What do you need to keep in mind while developing a Project proposal?

While writing a Project proposal you need to give a clear and common understanding of how the tender will be implemented, so be clear, supportive  and professional. Your proposal shall try to minimize paperwork, therefore it should be concise and shall not contain repeating). Use clear expressions, active rather than passive verbs and try to minimize inconsistencies and ambiguities. No language mistakes and inconsistencies. Use a consistent, logical structure in your proposal. Good presentation and reasonable budget are very important.

A powerful way is to check your RFT by responding to it yourself, or getting someone who hasn’t seen it to put together a response. This is well worth doing – you’ll soon find where the glitches are, and save a heap of time and trouble later.


Show you understand your client’s priorities

A tender is a technical marketing document. It shouldn’t be full of marketing advertisement, nor should it respond in a purely factual manner. Your aim is to impress on your client that you understand their key issues better than anyone else.

Start by analyzing the big picture of what your client is trying to achieve through the RFP. For example, while the contract may be asking for a supplier to build a bus stop, your client’s aim is to get more people into public transport, reduce congestion, and make our roads safer. If you’re able to get your client to see that you’re on-side with their wider aims, then you can set the scene for what it will take to deliver the work (in a way that only your company can achieve)


Offer values that cannot be rejected

To increase value of your tender so it’s significantly above the rest and cannot be rejected, you’ll have to offer something extra. If you can offer a tangible benefit, that’s helpful. If your approach has been proven in some earlier projects, even better.

How about delivering the project within a shortened timeframe? That usually translates directly to cost savings for your client. Will your solution provide lower whole-of-life costs (such as reduced power consumption, lower maintenance frequency, etc.)? Can you offer a finance solution that lowers the burden of costs to your client? Can you provide greater automation in future or a software interface that could save them labour costs? Speed up response times? Reduce customer complaints? Have you got a better grasp of construction risks and a clever solution to mitigate them?

Sometimes it takes an independent view to identify the factors that could differentiate you from the other bidders. From where you sit, your offer may either seem unremarkable (when in fact it’s quite unique); or alternatively, seem amazing until someone tells you that that’s the kind of thing that all your competitors will be routinely saying anyway.

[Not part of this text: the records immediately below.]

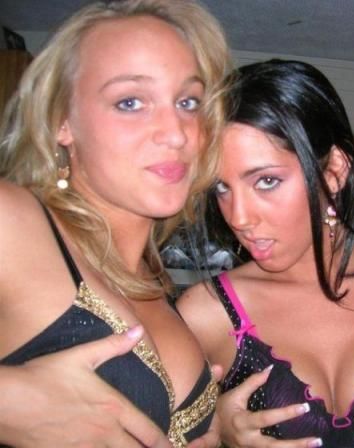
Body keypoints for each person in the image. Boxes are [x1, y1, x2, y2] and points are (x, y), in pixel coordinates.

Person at [177, 59, 354, 448]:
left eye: (266, 181)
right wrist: (213, 434)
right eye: (221, 188)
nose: (239, 217)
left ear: (334, 170)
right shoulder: (207, 312)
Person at [0, 0, 230, 446]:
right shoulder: (14, 221)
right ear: (61, 121)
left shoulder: (158, 288)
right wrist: (9, 402)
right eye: (130, 102)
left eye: (188, 102)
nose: (177, 133)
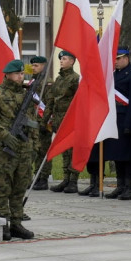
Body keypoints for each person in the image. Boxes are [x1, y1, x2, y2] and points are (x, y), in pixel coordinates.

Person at [0, 59, 40, 240]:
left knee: (20, 186)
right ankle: (2, 223)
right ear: (7, 74)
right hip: (4, 149)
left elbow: (32, 121)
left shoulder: (26, 95)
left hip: (24, 149)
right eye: (17, 74)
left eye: (22, 74)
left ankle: (16, 223)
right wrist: (3, 134)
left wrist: (35, 144)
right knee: (2, 186)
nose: (20, 77)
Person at [103, 49, 131, 200]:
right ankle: (120, 186)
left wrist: (130, 124)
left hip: (126, 119)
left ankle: (129, 187)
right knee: (116, 155)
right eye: (115, 59)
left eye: (118, 59)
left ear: (126, 58)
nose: (116, 61)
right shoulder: (113, 74)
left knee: (127, 156)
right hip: (114, 119)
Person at [46, 51, 81, 194]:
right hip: (59, 118)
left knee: (73, 150)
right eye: (60, 58)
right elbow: (53, 100)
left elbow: (78, 100)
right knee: (64, 150)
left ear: (72, 61)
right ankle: (66, 179)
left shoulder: (75, 79)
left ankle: (73, 180)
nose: (61, 60)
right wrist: (50, 118)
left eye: (64, 58)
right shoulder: (59, 79)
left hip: (70, 119)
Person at [27, 56, 52, 190]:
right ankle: (36, 177)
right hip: (33, 122)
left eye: (36, 65)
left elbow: (48, 104)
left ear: (43, 66)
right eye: (32, 65)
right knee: (34, 150)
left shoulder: (46, 83)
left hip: (44, 122)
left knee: (44, 151)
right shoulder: (33, 82)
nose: (33, 68)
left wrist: (45, 121)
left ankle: (44, 178)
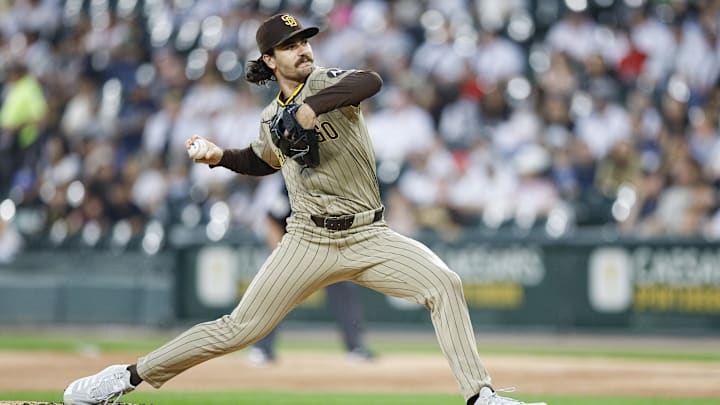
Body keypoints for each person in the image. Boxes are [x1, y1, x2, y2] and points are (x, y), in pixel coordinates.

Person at [63, 13, 547, 405]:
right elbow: (262, 159)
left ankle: (480, 397)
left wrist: (312, 109)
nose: (304, 49)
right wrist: (220, 157)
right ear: (270, 59)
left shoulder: (328, 83)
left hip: (370, 235)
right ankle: (125, 377)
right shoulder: (271, 117)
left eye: (306, 41)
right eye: (292, 45)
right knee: (236, 329)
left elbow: (370, 80)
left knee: (445, 283)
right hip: (309, 240)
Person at [248, 182, 375, 365]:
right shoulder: (294, 186)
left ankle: (356, 347)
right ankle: (261, 348)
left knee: (345, 290)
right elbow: (272, 220)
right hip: (296, 249)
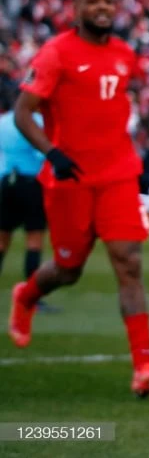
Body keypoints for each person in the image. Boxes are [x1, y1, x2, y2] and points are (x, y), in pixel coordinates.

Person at [7, 0, 149, 397]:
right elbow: (23, 112)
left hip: (116, 176)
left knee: (128, 262)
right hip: (70, 181)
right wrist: (53, 154)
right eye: (92, 1)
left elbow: (115, 113)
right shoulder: (55, 54)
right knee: (68, 269)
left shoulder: (124, 55)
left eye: (108, 1)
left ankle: (143, 367)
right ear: (76, 8)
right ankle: (26, 295)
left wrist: (134, 166)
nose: (102, 7)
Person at [0, 109, 59, 312]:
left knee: (2, 239)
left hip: (6, 183)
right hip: (31, 183)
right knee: (34, 240)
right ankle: (32, 298)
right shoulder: (37, 122)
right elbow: (42, 152)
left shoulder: (4, 122)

Whenever it’s possible for you to provide something that your competitors can’t, you have the potential to distinguish yourself from the pack. And that’s what it takes in today’s environment, to win tenders.

There’s an old saying that if you find that winning tenders is painful and expensive, try losing them! If you’re going to the bother of preparing a tender, there’s no point of being “one of others”– be in it to win. And that means you have to do more than just go through the motions (like all the others in your industry do). Invest the time and the effort – go hard to uncover and explain what sets you apart as their very best partner for the job. When you win, you’ll know it’s worth the effort!


Project Planning is most important phase of the project development. While you plan the project it is most important to review carefully and in details the RFP and involve experts during the whole planning process. Verify the deadlines and create a working group of experts (internal or external) that will assist you in project planning and development. If there are established guidelines or templates for project proposal – use them. Development of the project proposal will need to be done based on strategy you selected, in consistent manner with deep understanding of clients priorities while offering values that cannot be rejected.